The TSA’s latest crazy scheme to find and remove any shred of human dignity from American air travelers has gotten a lot of attention lately. (I’ve collected a number of stories at IWillFlyNoMoreForever.com.) Everyone wants to be safe, but no one wants the TSA’s hand up their ass. How to reconcile those positions?
First, we must look at a basic assumption of how the TSA works; that they can make us safe. They can’t. I have yet to see anything at an airport that would stop me from carrying out a major terrorist act, and I haven’t put any real effort into thinking about it. You can bet that the people who want to carry out such attacks have given it a great deal of thought.
So, we must concede that if the terrorists get to the airport, some of us are going to die. There is nothing we can do about that.
Let me repeat that:
If terrorists are determined to kill some of us, they will succeed, and there is nothing at all that we can do to prevent that.

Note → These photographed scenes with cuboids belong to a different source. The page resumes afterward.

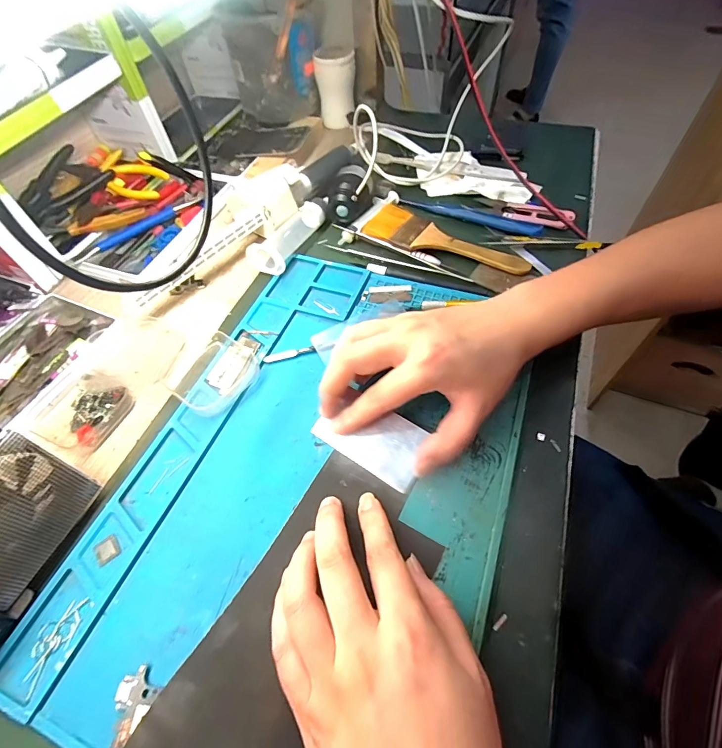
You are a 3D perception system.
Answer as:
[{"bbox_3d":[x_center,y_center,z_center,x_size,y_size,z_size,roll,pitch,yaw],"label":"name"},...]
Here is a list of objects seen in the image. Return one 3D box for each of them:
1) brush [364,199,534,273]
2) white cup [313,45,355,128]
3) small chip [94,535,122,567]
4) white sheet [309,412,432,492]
[{"bbox_3d":[0.081,-0.128,0.390,0.162,0.014,0.061,30,63,21],"label":"brush"},{"bbox_3d":[-0.033,-0.392,0.541,0.053,0.080,0.051,-4,56,0],"label":"white cup"},{"bbox_3d":[-0.161,0.111,0.250,0.014,0.004,0.015,-35,59,-21],"label":"small chip"},{"bbox_3d":[0.007,0.044,0.282,0.080,0.008,0.044,27,61,19],"label":"white sheet"}]

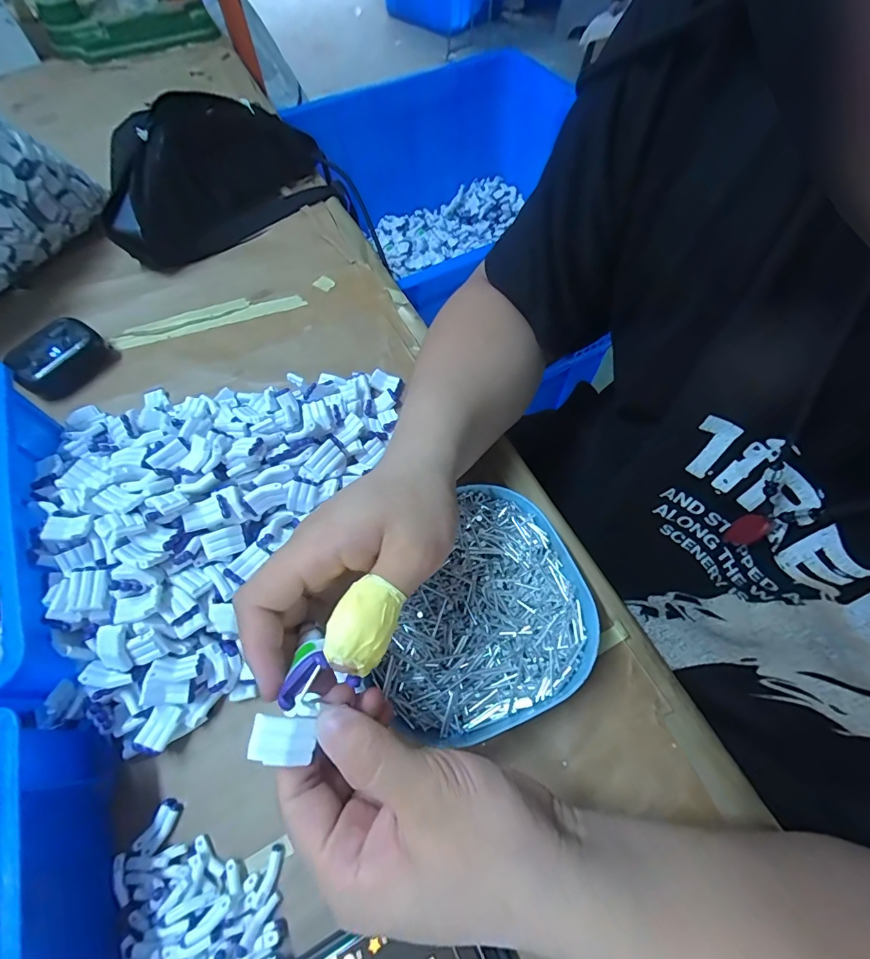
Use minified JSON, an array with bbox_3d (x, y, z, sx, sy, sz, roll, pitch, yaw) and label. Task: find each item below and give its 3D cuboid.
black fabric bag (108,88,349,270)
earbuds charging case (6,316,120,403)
[{"bbox_3d":[-0.229,-0.334,0.474,0.255,0.098,0.108,-36,66,-17],"label":"black fabric bag"},{"bbox_3d":[-0.337,-0.110,0.394,0.054,0.024,0.072,28,65,16],"label":"earbuds charging case"}]

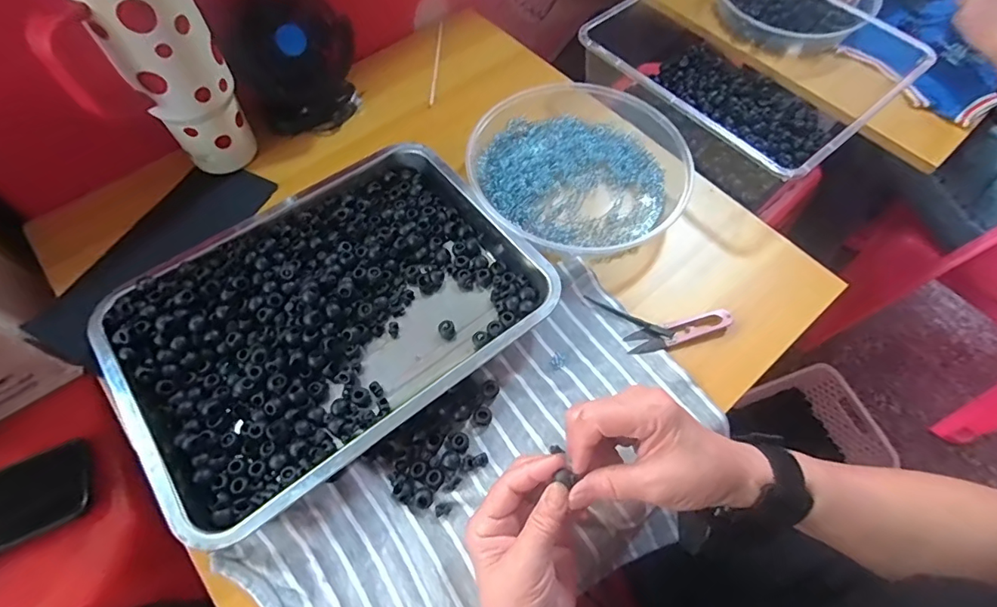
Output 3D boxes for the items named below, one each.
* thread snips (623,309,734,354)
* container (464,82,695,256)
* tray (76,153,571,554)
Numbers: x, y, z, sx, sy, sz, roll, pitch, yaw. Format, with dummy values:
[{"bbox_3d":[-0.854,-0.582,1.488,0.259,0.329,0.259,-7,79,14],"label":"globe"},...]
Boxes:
[{"bbox_3d":[0.167,0.025,0.454,0.099,0.011,0.022,-15,64,-9],"label":"thread snips"},{"bbox_3d":[0.078,-0.149,0.525,0.232,0.041,0.231,-38,69,-18],"label":"container"},{"bbox_3d":[-0.145,0.006,0.438,0.336,0.043,0.250,-35,68,-18],"label":"tray"}]

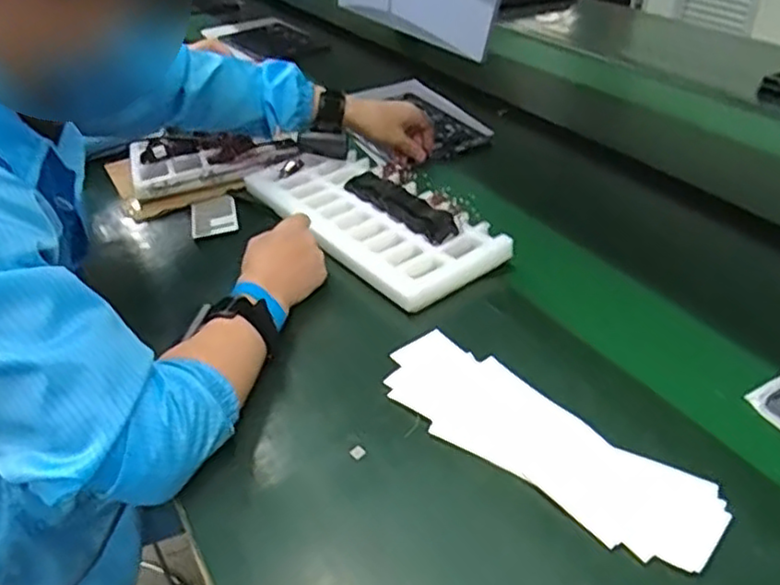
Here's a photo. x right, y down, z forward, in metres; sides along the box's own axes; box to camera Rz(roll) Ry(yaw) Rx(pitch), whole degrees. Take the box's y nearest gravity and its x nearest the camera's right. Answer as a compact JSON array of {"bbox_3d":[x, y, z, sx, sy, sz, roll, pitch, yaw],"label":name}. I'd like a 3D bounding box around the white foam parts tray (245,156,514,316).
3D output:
[{"bbox_3d":[-0.033,-0.103,0.857,0.157,0.043,0.376,-24,41,-28],"label":"white foam parts tray"}]

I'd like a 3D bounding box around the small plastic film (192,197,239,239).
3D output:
[{"bbox_3d":[-0.235,-0.103,0.915,0.058,0.010,0.090,-13,38,-8],"label":"small plastic film"}]

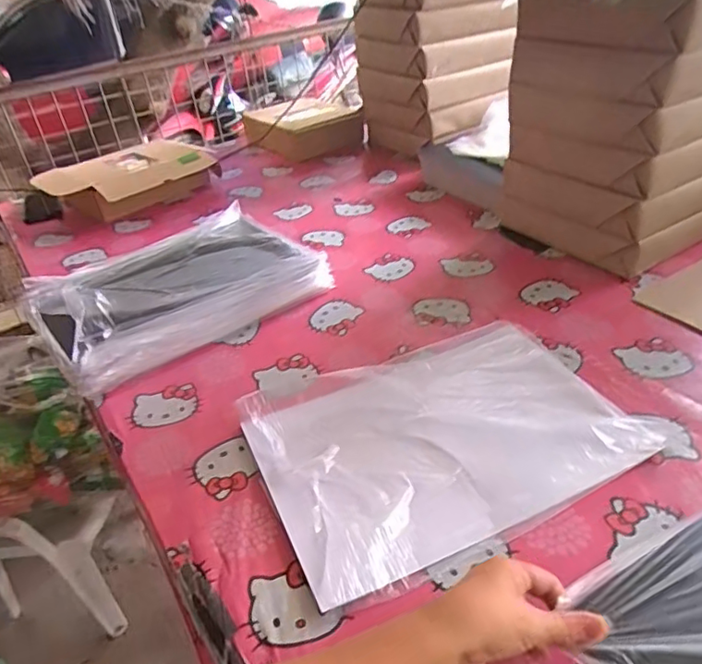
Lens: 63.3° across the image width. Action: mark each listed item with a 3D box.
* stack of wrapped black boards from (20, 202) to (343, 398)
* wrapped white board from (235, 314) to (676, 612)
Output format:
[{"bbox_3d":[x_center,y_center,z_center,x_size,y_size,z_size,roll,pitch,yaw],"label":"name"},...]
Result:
[{"bbox_3d":[-0.276,-0.079,0.885,0.391,0.072,0.318,-29,41,-29],"label":"stack of wrapped black boards"},{"bbox_3d":[0.091,0.103,0.619,0.374,0.028,0.279,-18,37,-16],"label":"wrapped white board"}]

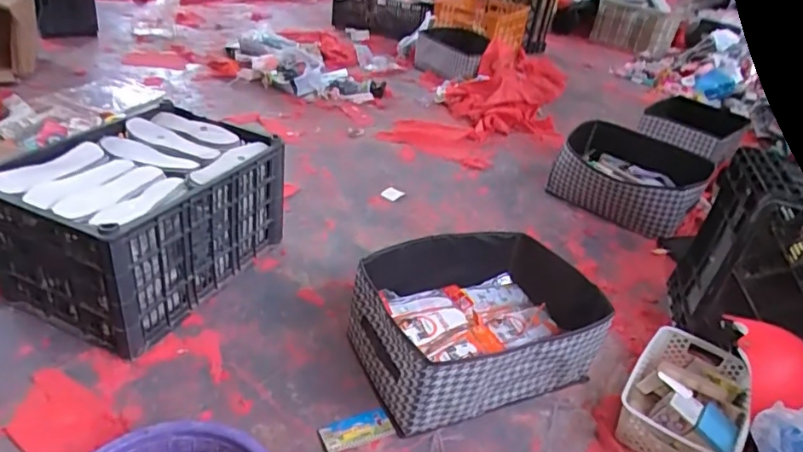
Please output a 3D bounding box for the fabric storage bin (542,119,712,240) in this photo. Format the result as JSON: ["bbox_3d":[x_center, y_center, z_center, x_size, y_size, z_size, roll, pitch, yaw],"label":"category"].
[{"bbox_3d":[0.701,-0.151,1.701,0.415,0.166,0.320,25,36,28],"label":"fabric storage bin"}]

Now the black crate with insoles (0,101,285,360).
[{"bbox_3d":[-0.543,-0.028,1.170,0.406,0.273,0.488,18,34,19],"label":"black crate with insoles"}]

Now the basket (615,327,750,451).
[{"bbox_3d":[0.534,0.321,1.025,0.194,0.089,0.293,27,37,29],"label":"basket"}]

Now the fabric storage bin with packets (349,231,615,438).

The TSA’s efforts have been increasingly frantic and intrusive because they are tasked with preventing something that cannot be prevented. Imagine if you were given the job of eliminating darkness from your home town. You might run around setting up floodlights, checking people’s houses to make sure that every closet had a light on inside, begging for a bigger budget for more streetlights…and you would fail. For all of your efforts, for all the laws passed to make people keep their lights on, there would still be darkness.
If a bad-guy wants to badly enough, he can find a way to kill Americans. Accept that.
Once we have accepted that there is no 100% foolproof way to prevent every terrorist attack, we can start looking at serious answers. The most obvious is to catch the terrorists before they carry out their attack. Stop them before they get to the airport. That’s what happened with the liquid-explosives bombers. We still have to dump out kids’ sippy-cups, but it doesn’t matter what kind of explosives they had because they never made it to the airport.
We need better intelligence gathering, and better sharing of that information between agencies. The real failure in the recent ‘underwear bomber’ incident wasn’t that the explosives in his underwear weren’t detected by airport security. The real failure is that all of the information saying ‘this is a bad guy who you should do something about’ (including a tip saying exactly that from the man’s own father) was completely ignored.
If we get information saying, “This man right here is going to try and carry out a terrorist attack” and let him on the plane anyway, does it matter how thoroughly we search everyone else?
The other thing we need to do is control our responses. The way to fight terror is not to strip-search six-year-olds; the way to fight terror is to not be afraid. If a terrorist attack does take down a plane, or a train, or a line full of people waiting patiently for some underpaid high school dropout in a TSA uniform to grab their balls, the thing to do is NOT PANIC. Treat it as we would any other plane crash or accident; investigate what happened to see if there are any lessons to be learned, and go on about our lives.
The way to fight terror is to not be terrified.
The point of a terrorist attack is to make people afraid, and to make them overreact. Since 9/11/01 we have done exactly what the terrorists wanted, at every step of the way. How smart is that?
Some of us may die in a future terrorist attack, but that would be true no matter what the TSA’s policies are. People are dying now because of those policies. ‘What?’ you say. ‘How can that be?’
Because of increased, and increasingly humiliating and intrusive, security at the airports, more people are driving instead of flying. Driving is more dangerous than flying. An estimated 40 people a month die on the roads who would have lived if they’d flown. (Full story here.) That’s at least 4,000 people since the TSA was created.
The 9/11 attacks killed about 3,000 people.
Our airport security has killed more Americans than the terrorists have. How smart is that?
If the TSA backs down on their current ‘scan and grope’ regimen, and some future terrorist takes down a plane (and one will, whether the TSA is scanning and groping or not), there will be people who say, “See! We told you that this would happen if we stopped grabbing your balls!”
Ignore them. Do not panic. Do not overreact. Yes, if we force the TSA to let us retain our dignity when we fly some of us will die. It might be you; it might be me. But some of us will die anyway, without their dignity, and some of us our dying already.
The terrorists cannot destroy our way of life. Only we can do that. And we are.